TASKS AND EXERCISES »
A - List every field name that appears in the table of the Solr fields document.
B - In the Solr fields document, change "Solr" to "Apache Solr" and give the passage from "This is an extensive" to "shown to users." again.
C - Write what comes next in the Solr fields document, picking up after its last line.

Comprehensive List of Solr Fields & Operators

This is an extensive list of methods of querying the ADS system. It is a technical document and you probably don’t need to read it unless you are interested in performing advanced searches.

Solr (Virtual) Fields, Operators, and Other Stuff

An aggregated list of the fields, operators, and other parameters that are accessible from Solr. Descriptions of what they are used for, and why or where they should or should not be shown to users.

Field Name	Searchable	Retrievable	Explanation
_version_	y	y	Integer (timestamp-like) indicating internal versioning sequence, if it has changed it means the record has been reindexed
abs	y	y	Virtual field to search across `title`, `keyword`, `abstract` fields in one operation
abstract	y	y	Abstract of the record
ack	y	n	Contains acknowledgements extracted from fulltexts (if identified in article).

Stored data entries
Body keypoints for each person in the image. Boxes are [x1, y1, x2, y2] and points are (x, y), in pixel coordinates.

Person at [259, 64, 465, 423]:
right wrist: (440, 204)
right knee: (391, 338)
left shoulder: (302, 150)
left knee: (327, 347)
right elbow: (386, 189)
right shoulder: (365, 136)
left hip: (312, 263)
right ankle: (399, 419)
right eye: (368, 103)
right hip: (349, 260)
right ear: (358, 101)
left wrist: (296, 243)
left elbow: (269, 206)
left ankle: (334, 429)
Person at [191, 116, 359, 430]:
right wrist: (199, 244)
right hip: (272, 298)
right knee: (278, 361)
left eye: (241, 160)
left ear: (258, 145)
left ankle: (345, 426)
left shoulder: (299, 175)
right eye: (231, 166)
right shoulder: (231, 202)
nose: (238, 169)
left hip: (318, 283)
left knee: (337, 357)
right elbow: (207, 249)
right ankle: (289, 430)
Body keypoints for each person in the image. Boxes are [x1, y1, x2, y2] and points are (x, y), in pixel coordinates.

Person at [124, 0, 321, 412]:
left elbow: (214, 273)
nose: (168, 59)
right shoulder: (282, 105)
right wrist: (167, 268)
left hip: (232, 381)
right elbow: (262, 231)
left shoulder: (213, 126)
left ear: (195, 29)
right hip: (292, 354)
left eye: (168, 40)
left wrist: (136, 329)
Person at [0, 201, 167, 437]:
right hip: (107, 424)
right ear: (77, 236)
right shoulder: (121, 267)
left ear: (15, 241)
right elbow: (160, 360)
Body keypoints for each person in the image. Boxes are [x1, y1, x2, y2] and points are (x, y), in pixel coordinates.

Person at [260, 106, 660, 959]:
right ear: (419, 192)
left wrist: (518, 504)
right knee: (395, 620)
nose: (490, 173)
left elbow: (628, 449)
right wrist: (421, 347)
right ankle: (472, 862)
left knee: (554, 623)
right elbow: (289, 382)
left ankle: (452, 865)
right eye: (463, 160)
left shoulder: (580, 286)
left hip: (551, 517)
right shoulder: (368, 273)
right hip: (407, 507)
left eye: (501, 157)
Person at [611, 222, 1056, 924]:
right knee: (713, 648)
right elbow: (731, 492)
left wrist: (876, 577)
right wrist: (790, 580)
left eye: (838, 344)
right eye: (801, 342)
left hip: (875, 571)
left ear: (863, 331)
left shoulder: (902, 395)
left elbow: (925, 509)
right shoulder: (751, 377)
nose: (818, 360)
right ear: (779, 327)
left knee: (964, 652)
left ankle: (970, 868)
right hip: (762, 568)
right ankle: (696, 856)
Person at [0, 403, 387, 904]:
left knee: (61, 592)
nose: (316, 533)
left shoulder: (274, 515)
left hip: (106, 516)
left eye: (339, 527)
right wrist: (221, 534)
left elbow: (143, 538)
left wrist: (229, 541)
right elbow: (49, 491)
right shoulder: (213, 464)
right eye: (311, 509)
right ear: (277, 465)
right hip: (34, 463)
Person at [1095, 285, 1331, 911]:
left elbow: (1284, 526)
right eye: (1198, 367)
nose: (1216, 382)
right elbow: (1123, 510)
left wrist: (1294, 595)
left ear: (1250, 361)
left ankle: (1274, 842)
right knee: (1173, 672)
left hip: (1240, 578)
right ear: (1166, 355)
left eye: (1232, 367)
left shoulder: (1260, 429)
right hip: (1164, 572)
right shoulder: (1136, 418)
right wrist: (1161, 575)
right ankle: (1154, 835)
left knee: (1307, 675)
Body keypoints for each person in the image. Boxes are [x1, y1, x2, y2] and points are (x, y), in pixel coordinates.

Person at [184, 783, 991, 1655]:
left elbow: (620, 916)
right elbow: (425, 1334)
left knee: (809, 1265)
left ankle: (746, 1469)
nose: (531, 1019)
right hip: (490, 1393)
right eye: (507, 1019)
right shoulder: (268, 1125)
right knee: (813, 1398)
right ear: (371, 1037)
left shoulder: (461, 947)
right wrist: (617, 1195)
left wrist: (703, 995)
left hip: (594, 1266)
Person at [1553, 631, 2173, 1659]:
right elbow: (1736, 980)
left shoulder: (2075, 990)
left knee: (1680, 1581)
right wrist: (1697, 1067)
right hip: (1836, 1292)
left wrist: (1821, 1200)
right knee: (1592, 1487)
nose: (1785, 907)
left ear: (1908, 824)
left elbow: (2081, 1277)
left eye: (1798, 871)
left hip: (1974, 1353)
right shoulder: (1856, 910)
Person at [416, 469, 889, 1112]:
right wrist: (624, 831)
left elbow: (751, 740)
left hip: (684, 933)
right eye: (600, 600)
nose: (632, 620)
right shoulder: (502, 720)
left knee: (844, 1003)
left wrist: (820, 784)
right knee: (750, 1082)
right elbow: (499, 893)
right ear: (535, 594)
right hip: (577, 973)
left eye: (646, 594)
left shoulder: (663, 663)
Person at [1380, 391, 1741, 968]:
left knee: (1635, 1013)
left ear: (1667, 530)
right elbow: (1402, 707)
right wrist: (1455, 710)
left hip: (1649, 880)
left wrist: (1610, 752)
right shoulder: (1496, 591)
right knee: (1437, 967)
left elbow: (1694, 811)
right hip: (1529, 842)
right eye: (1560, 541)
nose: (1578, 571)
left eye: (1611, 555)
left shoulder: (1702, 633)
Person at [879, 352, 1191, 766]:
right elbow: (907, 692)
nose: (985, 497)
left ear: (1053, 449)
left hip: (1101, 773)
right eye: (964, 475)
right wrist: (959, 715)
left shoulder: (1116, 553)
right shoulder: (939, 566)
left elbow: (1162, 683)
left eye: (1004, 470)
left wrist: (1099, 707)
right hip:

EXPECTED OUTPUTS »
A - _version_, abs, abstract, ack

B -
This is an extensive list of methods of querying the ADS system. It is a technical document and you probably don’t need to read it unless you are interested in performing advanced searches.

Apache Solr (Virtual) Fields, Operators, and Other Stuff

An aggregated list of the fields, operators, and other parameters that are accessible from Apache Solr. Descriptions of what they are used for, and why or where they should or should not be shown to users.

C -
aff	y	y	Affiliation strings of authors (raw data), values correspond to order of `author` field. Multiple values separated by `;`. See canonical data for all things `aff_`
aff_abbrev	y	y	List of curated institution abbreviations for a given paper
aff_canonical	y	y	List of curated institution names
aff_facet_hier	y	y	Hierarchical label consisting of `Level/Parent/Child` - i.e. `1/CSIC Madrid/Inst Phys`. List of values is not linked to order/number of authors.
aff_id	y	y	List of curated affiliation IDs in a given paper, values correspond to order of `author` field. Multiple values separated by `;`
affil	y	n	Virtual field searching across `aff_abbrev`, `aff_canonical`, `aff_id`, `institution`, `aff`
alternate_bibcode	y	y	List of alternate bibcodes for the document
alternate_title	y	y	Alternate title, usually when the original title is not in English
arxiv_class	y	y	arXiv class the paper was submitted to
author	y	y	List of authors on a paper (multivalued field, order is preserved; see `aff` and `orcid` fields for additional details)
author_count	y	y	Number of authors on a paper (integer)
author_facet	y	n	Contains normalized version of the author name, cannot be retrieved but useful for faceting
author_facet_hier	y	n	Hierarchical facet for author names, the levels can be used to limit result sets - i.e. `0/Surname` -> `1/Surname/N` or `1/Surname/Name`
author_norm	y	y	List of authors with their first name initialized (see `author_facet`)
bibcode	y	y	ADS identifier of a paper
bibgroup	y	y	Bibliographic group that the bibcode belongs to (curated by staff outside of ADS)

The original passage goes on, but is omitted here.